▶ [Ordem de trabalho A]: Por favor, transcreva na íntegra o trecho sobre a fábrica da VW e o trator de Porsche.

═══ Trecho do documento

A fábrica da VW começou a ser levantada em 1938 mas, com o início da Segunda Guerra Mundial no ano seguinte, a chegada do Volkswagen Typ 1 (seu nome oficial) acabou adiada para 1945, quando os primeiros 1.745 exemplares foram fabricados em Wolfsburg, então controlada pelos vitoriosos britânicos.
A noção de que Ferdinand Porsche também trabalhou no desenvolvimento de um trator, apelidado Volksschlepper (“Trator do Povo”, como você deve ter deduzido), paralelamente ao Volswagen Type 1, é bem difundida. Mas há informações conflitantes a respeito dos detalhes: certas fontes dizem que o Dr. Porsche construiu três protótipos ainda em 1934, enquanto outras dizem que o projeto sequer saiu do papel.
O que é tido como fato, porém, é que Porsche já estudava a ideia de utilizar um motor a diesel em seu trator. Ele também desenvolveu um sistema de acoplamento hidráulico para ligar o motor e a transmissão, pois acreditava que os trabalhadores rurais não conseguiriam operar corretamente um pedal de embreagem para engatar as marchas. Caso os protótipos tenham sido mesmo construídos, é bastante provável que utilizassem motores a gasolina.
Também é sabido que após a Segunda Guerra, os Aliados aplicaram diversas restrições à Alemanha, cuja indústria e economia tiveram de começar do zero em 1946. Uma destas restrições era bem específica, e dizia que apenas companhias alemãs que já estivessem fabricando máquinas agrícolas poderiam continuar a produção a partir dali.

══════
═══ Material fornecido

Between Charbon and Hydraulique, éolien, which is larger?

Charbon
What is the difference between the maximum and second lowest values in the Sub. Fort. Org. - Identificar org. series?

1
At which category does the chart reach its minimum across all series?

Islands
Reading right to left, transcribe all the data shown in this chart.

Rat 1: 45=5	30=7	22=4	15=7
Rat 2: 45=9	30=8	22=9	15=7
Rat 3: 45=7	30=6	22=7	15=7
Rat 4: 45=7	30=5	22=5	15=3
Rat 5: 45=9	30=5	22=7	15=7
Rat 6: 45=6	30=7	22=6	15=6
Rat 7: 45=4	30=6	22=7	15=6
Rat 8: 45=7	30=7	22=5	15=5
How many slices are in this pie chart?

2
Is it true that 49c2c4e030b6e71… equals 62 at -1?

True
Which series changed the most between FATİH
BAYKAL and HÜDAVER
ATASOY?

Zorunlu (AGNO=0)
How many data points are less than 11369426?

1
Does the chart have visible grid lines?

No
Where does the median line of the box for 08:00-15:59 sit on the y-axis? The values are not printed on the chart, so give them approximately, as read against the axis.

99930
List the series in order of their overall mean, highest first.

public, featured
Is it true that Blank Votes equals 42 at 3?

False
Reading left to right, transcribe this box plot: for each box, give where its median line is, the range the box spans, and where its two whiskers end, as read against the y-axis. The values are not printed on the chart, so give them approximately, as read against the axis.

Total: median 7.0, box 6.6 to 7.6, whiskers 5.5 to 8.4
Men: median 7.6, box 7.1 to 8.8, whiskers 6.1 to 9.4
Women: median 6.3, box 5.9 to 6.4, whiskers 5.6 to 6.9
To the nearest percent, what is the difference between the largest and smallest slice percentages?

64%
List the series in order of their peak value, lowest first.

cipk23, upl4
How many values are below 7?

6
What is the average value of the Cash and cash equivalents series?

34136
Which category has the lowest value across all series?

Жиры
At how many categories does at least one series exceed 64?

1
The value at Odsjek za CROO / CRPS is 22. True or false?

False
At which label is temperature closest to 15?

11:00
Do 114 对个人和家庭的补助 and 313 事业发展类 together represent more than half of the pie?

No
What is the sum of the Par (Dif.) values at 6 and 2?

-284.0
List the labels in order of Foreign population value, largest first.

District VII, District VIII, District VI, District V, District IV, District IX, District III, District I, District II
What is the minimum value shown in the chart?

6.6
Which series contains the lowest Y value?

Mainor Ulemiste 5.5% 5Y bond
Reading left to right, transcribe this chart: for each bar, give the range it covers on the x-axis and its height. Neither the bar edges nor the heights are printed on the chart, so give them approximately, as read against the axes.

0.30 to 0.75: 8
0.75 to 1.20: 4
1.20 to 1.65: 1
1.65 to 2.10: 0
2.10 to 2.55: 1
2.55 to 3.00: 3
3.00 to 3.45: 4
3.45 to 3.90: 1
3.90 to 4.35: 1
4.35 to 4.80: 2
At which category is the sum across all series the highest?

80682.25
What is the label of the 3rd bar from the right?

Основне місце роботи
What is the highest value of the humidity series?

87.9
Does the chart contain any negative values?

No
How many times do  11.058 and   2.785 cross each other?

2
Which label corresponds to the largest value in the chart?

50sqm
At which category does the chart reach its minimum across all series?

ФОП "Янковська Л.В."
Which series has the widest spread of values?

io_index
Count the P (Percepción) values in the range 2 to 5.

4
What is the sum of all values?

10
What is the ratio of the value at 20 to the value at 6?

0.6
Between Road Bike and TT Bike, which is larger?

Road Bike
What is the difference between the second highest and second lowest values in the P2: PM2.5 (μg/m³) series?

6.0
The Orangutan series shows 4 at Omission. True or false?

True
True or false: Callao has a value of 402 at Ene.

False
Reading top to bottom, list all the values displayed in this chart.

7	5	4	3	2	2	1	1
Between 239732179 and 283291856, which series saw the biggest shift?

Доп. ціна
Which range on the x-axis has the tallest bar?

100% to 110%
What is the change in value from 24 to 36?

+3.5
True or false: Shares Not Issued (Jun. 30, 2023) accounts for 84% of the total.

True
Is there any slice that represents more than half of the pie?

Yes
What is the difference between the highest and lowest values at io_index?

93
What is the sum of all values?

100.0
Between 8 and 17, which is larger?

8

══════

▶ [Ordem de trabalho B]: Localize nos registros cada linha que contém a palavra "than" e copie-a. Diferencie maiúsculas de minúsculas.

▶ [Área de resposta A]:
A fábrica da VW começou a ser levantada em 1938 mas, com o início da Segunda Guerra Mundial no ano seguinte, a chegada do Volkswagen Typ 1 (seu nome oficial) acabou adiada para 1945, quando os primeiros 1.745 exemplares foram fabricados em Wolfsburg, então controlada pelos vitoriosos britânicos.
A noção de que Ferdinand Porsche também trabalhou no desenvolvimento de um trator, apelidado Volksschlepper (“Trator do Povo”, como você deve ter deduzido), paralelamente ao Volswagen Type 1, é bem difundida. Mas há informações conflitantes a respeito dos detalhes: certas fontes dizem que o Dr. Porsche construiu três protótipos ainda em 1934, enquanto outras dizem que o projeto sequer saiu do papel.
O que é tido como fato, porém, é que Porsche já estudava a ideia de utilizar um motor a diesel em seu trator. Ele também desenvolveu um sistema de acoplamento hidráulico para ligar o motor e a transmissão, pois acreditava que os trabalhadores rurais não conseguiriam operar corretamente um pedal de embreagem para engatar as marchas. Caso os protótipos tenham sido mesmo construídos, é bastante provável que utilizassem motores a gasolina.
Também é sabido que após a Segunda Guerra, os Aliados aplicaram diversas restrições à Alemanha, cuja indústria e economia tiveram de começar do zero em 1946. Uma destas restrições era bem específica, e dizia que apenas companhias alemãs que já estivessem fabricando máquinas agrícolas poderiam continuar a produção a partir dali.

▶ [Área de resposta B]:
How many data points are less than 11369426?
Do 114 对个人和家庭的补助 and 313 事业发展类 together represent more than half of the pie?
Is there any slice that represents more than half of the pie?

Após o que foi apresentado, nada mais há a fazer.